[Stored items]
** start **

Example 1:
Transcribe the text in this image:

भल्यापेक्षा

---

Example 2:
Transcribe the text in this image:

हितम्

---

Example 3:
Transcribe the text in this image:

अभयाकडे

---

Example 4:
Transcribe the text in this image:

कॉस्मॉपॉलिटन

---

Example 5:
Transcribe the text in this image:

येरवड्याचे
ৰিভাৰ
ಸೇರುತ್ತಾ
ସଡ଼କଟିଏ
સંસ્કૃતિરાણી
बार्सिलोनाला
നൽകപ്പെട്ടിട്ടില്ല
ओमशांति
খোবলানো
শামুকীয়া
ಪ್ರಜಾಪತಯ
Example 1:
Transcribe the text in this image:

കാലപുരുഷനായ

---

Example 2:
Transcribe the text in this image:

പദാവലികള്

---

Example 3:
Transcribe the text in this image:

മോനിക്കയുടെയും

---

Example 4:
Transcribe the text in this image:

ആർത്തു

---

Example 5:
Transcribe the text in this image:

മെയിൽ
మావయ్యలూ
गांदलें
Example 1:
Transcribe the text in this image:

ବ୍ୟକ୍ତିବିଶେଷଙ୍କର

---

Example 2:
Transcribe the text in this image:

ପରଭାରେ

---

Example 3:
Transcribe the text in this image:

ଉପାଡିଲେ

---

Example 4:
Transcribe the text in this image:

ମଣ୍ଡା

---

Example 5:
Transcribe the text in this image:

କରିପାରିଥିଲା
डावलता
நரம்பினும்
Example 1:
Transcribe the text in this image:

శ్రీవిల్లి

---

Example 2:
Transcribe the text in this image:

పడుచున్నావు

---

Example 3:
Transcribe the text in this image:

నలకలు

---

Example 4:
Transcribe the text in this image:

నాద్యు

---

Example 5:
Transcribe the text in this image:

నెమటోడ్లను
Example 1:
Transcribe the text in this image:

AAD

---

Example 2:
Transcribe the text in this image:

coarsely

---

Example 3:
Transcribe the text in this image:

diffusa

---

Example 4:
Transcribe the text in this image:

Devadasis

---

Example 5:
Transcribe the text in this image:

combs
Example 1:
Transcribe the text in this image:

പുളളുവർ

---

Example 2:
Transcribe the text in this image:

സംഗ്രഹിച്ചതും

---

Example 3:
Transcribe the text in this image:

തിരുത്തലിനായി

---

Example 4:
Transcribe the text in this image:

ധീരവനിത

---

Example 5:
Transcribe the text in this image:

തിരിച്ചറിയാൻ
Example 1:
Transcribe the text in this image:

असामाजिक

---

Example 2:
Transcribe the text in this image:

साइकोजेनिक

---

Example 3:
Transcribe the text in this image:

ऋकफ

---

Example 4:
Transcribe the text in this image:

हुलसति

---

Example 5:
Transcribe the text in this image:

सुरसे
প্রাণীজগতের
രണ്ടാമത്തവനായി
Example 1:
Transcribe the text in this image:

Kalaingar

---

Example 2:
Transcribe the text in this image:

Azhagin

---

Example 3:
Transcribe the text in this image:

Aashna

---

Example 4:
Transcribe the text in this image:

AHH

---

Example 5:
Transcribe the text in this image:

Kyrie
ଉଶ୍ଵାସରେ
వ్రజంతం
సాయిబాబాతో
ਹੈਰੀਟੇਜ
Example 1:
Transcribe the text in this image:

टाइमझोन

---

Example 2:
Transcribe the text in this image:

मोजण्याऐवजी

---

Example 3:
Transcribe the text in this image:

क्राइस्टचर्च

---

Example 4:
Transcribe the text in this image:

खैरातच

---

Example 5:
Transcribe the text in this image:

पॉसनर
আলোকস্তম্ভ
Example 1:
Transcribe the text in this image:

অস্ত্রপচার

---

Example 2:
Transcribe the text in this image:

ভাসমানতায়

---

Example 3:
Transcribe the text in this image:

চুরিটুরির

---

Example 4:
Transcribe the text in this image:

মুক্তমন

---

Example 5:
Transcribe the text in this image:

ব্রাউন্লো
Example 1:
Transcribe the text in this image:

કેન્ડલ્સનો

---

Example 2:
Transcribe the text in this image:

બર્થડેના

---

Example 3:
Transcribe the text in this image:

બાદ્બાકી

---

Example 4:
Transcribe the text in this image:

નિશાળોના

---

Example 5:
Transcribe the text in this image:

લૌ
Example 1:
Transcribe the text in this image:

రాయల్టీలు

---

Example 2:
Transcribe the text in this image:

** end **

YOUR TASK: Please set down every line of the listing above, character for character.

FINISHED ANSWER:
Example 1:
Transcribe the text in this image:

भल्यापेक्षा

---

Example 2:
Transcribe the text in this image:

हितम्

---

Example 3:
Transcribe the text in this image:

अभयाकडे

---

Example 4:
Transcribe the text in this image:

कॉस्मॉपॉलिटन

---

Example 5:
Transcribe the text in this image:

येरवड्याचे
ৰিভাৰ
ಸೇರುತ್ತಾ
ସଡ଼କଟିଏ
સંસ્કૃતિરાણી
बार्सिलोनाला
നൽകപ്പെട്ടിട്ടില്ല
ओमशांति
খোবলানো
শামুকীয়া
ಪ್ರಜಾಪತಯ
Example 1:
Transcribe the text in this image:

കാലപുരുഷനായ

---

Example 2:
Transcribe the text in this image:

പദാവലികള്

---

Example 3:
Transcribe the text in this image:

മോനിക്കയുടെയും

---

Example 4:
Transcribe the text in this image:

ആർത്തു

---

Example 5:
Transcribe the text in this image:

മെയിൽ
మావయ్యలూ
गांदलें
Example 1:
Transcribe the text in this image:

ବ୍ୟକ୍ତିବିଶେଷଙ୍କର

---

Example 2:
Transcribe the text in this image:

ପରଭାରେ

---

Example 3:
Transcribe the text in this image:

ଉପାଡିଲେ

---

Example 4:
Transcribe the text in this image:

ମଣ୍ଡା

---

Example 5:
Transcribe the text in this image:

କରିପାରିଥିଲା
डावलता
நரம்பினும்
Example 1:
Transcribe the text in this image:

శ్రీవిల్లి

---

Example 2:
Transcribe the text in this image:

పడుచున్నావు

---

Example 3:
Transcribe the text in this image:

నలకలు

---

Example 4:
Transcribe the text in this image:

నాద్యు

---

Example 5:
Transcribe the text in this image:

నెమటోడ్లను
Example 1:
Transcribe the text in this image:

AAD

---

Example 2:
Transcribe the text in this image:

coarsely

---

Example 3:
Transcribe the text in this image:

diffusa

---

Example 4:
Transcribe the text in this image:

Devadasis

---

Example 5:
Transcribe the text in this image:

combs
Example 1:
Transcribe the text in this image:

പുളളുവർ

---

Example 2:
Transcribe the text in this image:

സംഗ്രഹിച്ചതും

---

Example 3:
Transcribe the text in this image:

തിരുത്തലിനായി

---

Example 4:
Transcribe the text in this image:

ധീരവനിത

---

Example 5:
Transcribe the text in this image:

തിരിച്ചറിയാൻ
Example 1:
Transcribe the text in this image:

असामाजिक

---

Example 2:
Transcribe the text in this image:

साइकोजेनिक

---

Example 3:
Transcribe the text in this image:

ऋकफ

---

Example 4:
Transcribe the text in this image:

हुलसति

---

Example 5:
Transcribe the text in this image:

सुरसे
প্রাণীজগতের
രണ്ടാമത്തവനായി
Example 1:
Transcribe the text in this image:

Kalaingar

---

Example 2:
Transcribe the text in this image:

Azhagin

---

Example 3:
Transcribe the text in this image:

Aashna

---

Example 4:
Transcribe the text in this image:

AHH

---

Example 5:
Transcribe the text in this image:

Kyrie
ଉଶ୍ଵାସରେ
వ్రజంతం
సాయిబాబాతో
ਹੈਰੀਟੇਜ
Example 1:
Transcribe the text in this image:

टाइमझोन

---

Example 2:
Transcribe the text in this image:

मोजण्याऐवजी

---

Example 3:
Transcribe the text in this image:

क्राइस्टचर्च

---

Example 4:
Transcribe the text in this image:

खैरातच

---

Example 5:
Transcribe the text in this image:

पॉसनर
আলোকস্তম্ভ
Example 1:
Transcribe the text in this image:

অস্ত্রপচার

---

Example 2:
Transcribe the text in this image:

ভাসমানতায়

---

Example 3:
Transcribe the text in this image:

চুরিটুরির

---

Example 4:
Transcribe the text in this image:

মুক্তমন

---

Example 5:
Transcribe the text in this image:

ব্রাউন্লো
Example 1:
Transcribe the text in this image:

કેન્ડલ્સનો

---

Example 2:
Transcribe the text in this image:

બર્થડેના

---

Example 3:
Transcribe the text in this image:

બાદ્બાકી

---

Example 4:
Transcribe the text in this image:

નિશાળોના

---

Example 5:
Transcribe the text in this image:

લૌ
Example 1:
Transcribe the text in this image:

రాయల్టీలు

---

Example 2:
Transcribe the text in this image:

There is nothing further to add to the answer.